Less obviously connected to the festival’s themes, but in keeping with one of its longstanding traditions, were the silent films I saw, both of which are celebrating their hundredth birthdays this year. Introductory speaker Michael Richardson encouraged us to ponder about what lessons the German Expressionist Warning Shadows, which was accompanied by local ensemble Cloud Chamber Orchestra, might offer for the present day. With a timeless extended shadow puppet dream sequence and a plot that could easily be described in terms of “toxic masculinity,” this wasn’t hard to do. The Harold Lloyd vehicle Safety Last!, which screened on an absolutely gorgeous spring day and was accompanied by “deep groove zydeco” band Li’l Anne and Hot Cayenne, is a trickier case. Looking back on it with Richardson’s challenge in mind, I believe that it does perhaps train the viewer’s eye to look differently at the built landscape? There is, of course, Lloyd’s famously effects-free scaling of the Bolton Building, but also a POV shot from an ambulance and enough ingenious techniques for avoiding detection by bosses, landlords, and police officers to make a how-to manual.

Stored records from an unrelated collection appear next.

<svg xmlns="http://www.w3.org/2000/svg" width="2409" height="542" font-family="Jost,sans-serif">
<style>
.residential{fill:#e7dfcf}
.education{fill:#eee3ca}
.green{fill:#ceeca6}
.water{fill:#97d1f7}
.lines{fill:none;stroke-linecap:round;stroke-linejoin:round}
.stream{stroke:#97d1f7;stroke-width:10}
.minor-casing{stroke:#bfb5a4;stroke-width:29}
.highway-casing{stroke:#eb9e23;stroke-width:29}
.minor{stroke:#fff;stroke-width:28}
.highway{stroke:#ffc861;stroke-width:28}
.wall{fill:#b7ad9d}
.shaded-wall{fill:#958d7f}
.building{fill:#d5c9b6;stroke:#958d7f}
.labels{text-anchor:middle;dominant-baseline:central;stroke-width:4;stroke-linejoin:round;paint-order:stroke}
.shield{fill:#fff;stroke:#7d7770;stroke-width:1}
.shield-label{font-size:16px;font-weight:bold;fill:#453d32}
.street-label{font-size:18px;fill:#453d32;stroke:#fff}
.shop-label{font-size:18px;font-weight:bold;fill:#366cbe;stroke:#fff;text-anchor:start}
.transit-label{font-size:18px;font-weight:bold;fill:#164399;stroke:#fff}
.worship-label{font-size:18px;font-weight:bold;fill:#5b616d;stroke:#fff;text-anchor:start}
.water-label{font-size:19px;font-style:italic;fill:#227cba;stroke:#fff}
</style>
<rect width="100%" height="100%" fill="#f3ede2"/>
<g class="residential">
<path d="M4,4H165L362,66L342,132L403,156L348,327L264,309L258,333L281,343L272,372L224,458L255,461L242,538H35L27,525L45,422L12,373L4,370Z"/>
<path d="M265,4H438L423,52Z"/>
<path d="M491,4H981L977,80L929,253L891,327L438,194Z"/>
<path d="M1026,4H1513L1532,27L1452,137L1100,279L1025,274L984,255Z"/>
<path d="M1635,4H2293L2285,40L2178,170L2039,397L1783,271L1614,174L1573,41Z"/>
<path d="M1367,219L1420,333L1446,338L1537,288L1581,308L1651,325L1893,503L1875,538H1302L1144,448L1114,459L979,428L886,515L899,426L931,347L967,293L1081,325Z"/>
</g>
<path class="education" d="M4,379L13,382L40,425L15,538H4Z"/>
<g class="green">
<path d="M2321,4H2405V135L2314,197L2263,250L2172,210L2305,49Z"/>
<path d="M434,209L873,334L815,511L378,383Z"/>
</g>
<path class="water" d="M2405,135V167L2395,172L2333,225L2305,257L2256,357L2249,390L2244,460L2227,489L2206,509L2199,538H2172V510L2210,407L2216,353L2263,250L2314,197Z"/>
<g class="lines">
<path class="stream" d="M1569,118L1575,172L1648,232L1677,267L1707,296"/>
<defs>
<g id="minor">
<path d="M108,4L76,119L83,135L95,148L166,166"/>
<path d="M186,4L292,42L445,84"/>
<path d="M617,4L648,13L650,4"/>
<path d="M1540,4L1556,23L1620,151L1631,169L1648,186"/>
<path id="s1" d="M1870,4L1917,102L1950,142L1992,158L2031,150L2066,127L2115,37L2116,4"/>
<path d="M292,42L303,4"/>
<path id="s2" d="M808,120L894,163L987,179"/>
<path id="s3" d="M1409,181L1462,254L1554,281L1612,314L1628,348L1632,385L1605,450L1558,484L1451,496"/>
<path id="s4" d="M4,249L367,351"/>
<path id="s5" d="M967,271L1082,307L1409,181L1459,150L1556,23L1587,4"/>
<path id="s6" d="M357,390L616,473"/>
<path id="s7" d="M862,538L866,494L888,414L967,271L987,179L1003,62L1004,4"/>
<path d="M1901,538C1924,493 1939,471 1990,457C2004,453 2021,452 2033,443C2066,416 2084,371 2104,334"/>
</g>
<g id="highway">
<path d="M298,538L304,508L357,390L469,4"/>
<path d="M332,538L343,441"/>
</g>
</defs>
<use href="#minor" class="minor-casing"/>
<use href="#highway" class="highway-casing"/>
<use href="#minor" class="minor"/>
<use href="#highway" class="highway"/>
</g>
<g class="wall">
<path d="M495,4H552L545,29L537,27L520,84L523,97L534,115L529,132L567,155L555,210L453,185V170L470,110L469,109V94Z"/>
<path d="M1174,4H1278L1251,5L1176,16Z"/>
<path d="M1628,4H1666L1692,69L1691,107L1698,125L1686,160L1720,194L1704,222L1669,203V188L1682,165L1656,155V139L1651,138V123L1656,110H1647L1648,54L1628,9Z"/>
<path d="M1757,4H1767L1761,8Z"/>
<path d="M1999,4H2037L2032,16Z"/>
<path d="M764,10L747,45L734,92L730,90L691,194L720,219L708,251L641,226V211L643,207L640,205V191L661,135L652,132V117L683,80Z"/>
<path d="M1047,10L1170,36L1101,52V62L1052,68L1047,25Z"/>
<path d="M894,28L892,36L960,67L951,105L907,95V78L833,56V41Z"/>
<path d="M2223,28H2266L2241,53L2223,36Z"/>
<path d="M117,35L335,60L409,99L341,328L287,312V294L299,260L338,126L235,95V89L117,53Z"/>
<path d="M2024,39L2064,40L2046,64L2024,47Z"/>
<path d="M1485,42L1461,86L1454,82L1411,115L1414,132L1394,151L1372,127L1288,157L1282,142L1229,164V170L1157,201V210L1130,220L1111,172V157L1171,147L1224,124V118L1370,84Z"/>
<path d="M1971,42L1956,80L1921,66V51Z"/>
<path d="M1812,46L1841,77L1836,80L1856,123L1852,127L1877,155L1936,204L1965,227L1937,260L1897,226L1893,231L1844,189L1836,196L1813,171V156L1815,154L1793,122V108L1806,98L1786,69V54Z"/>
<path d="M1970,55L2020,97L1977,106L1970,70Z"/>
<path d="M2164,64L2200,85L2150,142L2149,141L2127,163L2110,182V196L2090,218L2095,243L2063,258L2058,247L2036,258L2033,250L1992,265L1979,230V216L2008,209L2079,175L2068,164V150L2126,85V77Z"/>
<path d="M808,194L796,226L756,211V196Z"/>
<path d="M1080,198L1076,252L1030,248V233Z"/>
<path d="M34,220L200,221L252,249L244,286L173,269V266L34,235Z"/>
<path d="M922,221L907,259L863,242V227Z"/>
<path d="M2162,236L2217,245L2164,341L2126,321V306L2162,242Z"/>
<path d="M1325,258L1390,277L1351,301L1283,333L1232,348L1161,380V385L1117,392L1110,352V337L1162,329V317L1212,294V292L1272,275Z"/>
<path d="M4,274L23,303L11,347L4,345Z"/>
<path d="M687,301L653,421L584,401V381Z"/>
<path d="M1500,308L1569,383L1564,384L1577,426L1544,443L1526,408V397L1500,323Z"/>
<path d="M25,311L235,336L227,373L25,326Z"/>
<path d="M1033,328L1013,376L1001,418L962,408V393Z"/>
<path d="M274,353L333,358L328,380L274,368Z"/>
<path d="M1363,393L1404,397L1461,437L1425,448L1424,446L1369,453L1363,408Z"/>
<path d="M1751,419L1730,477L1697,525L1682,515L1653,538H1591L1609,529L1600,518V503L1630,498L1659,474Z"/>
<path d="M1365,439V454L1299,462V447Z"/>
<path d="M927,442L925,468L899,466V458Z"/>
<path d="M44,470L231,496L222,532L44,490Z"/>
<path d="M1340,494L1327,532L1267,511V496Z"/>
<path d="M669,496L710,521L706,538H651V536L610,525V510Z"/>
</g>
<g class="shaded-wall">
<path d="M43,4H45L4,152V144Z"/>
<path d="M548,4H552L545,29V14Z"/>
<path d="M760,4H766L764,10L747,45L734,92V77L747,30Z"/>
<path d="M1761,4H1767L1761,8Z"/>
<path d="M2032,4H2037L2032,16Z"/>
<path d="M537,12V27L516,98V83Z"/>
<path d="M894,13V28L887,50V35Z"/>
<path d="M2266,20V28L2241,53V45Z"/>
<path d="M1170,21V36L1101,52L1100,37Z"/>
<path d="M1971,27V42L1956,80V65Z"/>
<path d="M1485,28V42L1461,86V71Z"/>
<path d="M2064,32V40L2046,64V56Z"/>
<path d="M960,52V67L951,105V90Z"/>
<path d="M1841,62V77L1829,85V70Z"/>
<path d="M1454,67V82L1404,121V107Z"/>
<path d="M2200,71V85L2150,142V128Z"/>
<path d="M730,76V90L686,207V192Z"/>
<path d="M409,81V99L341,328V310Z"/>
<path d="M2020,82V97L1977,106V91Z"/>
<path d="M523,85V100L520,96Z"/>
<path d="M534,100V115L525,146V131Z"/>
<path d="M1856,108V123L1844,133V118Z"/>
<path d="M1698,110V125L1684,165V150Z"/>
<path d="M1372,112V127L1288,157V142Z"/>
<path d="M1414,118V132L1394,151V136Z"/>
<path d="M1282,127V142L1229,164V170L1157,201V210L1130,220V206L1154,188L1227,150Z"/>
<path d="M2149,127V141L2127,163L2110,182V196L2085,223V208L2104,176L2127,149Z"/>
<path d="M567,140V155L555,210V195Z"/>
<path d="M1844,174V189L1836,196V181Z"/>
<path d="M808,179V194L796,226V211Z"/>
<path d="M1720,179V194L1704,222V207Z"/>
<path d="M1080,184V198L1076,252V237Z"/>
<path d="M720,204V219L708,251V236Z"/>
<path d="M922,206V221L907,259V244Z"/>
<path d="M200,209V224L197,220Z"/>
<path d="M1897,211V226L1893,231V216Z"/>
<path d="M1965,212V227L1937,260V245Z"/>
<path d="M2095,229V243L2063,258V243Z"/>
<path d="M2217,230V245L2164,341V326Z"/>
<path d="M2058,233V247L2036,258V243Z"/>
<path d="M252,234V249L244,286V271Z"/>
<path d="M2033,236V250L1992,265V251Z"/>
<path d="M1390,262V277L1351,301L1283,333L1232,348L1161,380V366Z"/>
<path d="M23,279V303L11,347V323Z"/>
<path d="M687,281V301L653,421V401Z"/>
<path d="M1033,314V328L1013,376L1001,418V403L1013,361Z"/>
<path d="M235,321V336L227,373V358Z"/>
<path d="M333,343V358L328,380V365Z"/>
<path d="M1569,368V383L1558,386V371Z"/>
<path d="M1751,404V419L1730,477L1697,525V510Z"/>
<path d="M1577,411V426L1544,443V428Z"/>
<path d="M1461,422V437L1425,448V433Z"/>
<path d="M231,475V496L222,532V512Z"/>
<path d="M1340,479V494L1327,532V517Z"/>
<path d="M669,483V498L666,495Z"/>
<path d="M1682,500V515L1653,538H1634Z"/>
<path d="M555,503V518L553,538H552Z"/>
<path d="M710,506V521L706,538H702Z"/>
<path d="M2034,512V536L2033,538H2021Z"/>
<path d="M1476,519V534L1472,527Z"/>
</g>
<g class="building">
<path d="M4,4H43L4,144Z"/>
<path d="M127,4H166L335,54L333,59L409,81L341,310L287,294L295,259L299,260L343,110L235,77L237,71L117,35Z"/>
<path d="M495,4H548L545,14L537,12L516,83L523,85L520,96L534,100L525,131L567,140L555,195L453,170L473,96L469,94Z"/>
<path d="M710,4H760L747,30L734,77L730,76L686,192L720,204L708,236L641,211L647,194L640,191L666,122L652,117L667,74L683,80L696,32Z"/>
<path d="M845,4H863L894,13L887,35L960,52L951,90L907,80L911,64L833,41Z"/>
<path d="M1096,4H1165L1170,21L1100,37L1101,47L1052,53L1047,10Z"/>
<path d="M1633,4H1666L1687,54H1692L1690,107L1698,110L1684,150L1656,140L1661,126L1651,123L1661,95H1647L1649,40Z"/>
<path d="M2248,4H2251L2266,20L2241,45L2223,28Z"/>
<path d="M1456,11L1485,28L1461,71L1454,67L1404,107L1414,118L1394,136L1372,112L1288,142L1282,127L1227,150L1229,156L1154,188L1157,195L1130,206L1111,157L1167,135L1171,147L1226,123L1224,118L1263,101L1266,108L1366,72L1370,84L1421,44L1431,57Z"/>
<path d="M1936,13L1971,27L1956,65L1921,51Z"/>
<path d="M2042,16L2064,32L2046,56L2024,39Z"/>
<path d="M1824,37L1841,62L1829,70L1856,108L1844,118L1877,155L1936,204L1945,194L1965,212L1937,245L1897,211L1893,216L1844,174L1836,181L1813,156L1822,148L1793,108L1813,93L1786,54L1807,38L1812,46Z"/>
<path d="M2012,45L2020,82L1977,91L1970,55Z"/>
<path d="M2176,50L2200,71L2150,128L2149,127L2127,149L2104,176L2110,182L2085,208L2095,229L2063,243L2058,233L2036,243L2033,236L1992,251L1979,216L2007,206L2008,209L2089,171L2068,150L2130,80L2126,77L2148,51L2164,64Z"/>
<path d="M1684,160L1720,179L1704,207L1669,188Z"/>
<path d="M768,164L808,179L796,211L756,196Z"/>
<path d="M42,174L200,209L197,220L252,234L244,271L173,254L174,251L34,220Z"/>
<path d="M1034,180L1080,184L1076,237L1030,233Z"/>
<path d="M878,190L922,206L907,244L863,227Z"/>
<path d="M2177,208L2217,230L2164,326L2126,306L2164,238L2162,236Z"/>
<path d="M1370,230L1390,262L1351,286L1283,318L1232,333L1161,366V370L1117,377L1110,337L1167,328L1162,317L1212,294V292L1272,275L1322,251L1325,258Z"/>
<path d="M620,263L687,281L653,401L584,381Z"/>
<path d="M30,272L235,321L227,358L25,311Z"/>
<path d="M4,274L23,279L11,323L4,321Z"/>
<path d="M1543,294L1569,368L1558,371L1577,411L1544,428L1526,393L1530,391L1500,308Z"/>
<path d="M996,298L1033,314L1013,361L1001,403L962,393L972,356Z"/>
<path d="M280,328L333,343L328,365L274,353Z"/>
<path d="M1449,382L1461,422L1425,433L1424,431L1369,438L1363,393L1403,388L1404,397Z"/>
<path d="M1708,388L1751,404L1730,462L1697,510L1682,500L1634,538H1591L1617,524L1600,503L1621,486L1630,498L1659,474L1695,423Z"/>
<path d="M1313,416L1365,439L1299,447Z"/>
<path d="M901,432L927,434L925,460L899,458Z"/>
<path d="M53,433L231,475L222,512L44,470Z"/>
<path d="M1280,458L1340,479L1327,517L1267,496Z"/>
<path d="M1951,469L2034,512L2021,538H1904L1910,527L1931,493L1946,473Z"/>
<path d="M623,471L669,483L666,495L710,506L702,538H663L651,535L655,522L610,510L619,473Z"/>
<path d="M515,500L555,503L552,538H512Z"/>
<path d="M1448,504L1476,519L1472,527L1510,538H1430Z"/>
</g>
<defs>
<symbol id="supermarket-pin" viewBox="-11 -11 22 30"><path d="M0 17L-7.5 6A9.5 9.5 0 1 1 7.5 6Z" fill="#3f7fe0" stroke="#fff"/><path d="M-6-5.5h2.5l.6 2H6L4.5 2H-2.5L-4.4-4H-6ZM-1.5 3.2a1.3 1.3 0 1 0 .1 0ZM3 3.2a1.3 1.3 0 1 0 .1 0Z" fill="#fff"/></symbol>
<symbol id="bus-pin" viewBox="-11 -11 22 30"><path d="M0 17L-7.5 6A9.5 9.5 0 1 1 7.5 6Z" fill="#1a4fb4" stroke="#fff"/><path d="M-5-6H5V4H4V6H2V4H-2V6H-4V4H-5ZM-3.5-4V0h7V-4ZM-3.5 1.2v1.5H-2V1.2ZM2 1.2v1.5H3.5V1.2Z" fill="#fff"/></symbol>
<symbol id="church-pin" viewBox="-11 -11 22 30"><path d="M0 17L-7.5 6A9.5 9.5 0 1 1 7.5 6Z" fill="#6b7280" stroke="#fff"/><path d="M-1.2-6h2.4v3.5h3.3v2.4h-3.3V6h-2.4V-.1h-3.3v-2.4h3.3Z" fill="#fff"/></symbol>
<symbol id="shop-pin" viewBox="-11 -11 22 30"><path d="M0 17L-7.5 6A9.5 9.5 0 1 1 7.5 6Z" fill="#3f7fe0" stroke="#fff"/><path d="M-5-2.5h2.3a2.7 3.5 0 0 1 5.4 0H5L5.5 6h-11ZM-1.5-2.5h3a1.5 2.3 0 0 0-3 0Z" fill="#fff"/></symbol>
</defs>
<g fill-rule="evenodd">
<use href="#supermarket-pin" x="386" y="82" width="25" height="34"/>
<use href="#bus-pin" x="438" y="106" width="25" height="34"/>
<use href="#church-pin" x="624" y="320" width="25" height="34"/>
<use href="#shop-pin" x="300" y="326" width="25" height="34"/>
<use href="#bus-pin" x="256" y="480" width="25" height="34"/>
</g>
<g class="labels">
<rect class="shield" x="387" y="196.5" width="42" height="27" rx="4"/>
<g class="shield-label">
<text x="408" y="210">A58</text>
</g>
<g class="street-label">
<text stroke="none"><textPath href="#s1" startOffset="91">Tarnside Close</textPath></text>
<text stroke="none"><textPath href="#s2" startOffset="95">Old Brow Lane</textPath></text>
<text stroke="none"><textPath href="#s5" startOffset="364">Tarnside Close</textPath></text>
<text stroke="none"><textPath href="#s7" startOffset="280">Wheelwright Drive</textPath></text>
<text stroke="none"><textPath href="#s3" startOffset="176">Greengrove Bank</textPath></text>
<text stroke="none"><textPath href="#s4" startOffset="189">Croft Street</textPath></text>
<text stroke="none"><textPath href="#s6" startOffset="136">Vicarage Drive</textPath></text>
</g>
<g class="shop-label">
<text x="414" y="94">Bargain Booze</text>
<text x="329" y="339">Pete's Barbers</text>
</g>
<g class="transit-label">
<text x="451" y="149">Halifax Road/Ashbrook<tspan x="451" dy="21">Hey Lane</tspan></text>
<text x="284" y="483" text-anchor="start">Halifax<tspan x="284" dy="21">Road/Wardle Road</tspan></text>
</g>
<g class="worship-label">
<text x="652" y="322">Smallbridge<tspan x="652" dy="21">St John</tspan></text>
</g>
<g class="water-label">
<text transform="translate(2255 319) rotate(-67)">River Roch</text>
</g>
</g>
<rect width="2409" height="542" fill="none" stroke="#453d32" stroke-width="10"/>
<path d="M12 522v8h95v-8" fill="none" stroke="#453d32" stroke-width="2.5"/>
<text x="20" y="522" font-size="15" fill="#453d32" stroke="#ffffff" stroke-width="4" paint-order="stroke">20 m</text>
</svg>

My final FLEFF film was No Bears, which somewhat embarrassingly is the first one I’ve ever seen by director Jafar Panahi, although I did catch his son Panah’s latest Hit the Road at Cinemapolis (where all the screenings mentioned in this blog post took place, by the way) last year. Like that movie, No Bears is set near the border between Iran and Turkey. In fact, the character played by Panahi inadvertently crosses it at one point despite the fact that, like his real-life doppelgänger (although thankfully not any more, apparently), he has been forbidden by the Iranian government to travel abroad. I loved the film’s strangely (at first) artificial opening shot, which doubles as the beginning of a docudrama that the fictional Panahi is making. The latter takes a tragic turn late in No Bears just as things also fall apart in the small village that the director is staying in to be closer to his film shoot as the result of a controversy over a picture he may or may not have taken of two star-crossed lovers. Much of the discussion during “Talk Back” session which followed the film focused on its humorous and political aspects and how they play against and with each other, but I think I’ll remember this primarily as a master class by one who would know on the many ways in which making movies about “real issues,” which sounds so noble, can be horrifyingly costly for the people both in front of and behind the camera.
My biggest regret about this year’s FLEFF was that my schedule got in the way of all the free screenings I was targeting, which also means I didn’t catch anything with an Ithaca connection. Looking ahead to the future, I’d also like to try to attend at least one or two roundtable discussions or other events not tethered to a screening. But that’s the nice thing about a local film festival, isn’t it? You always do have next year!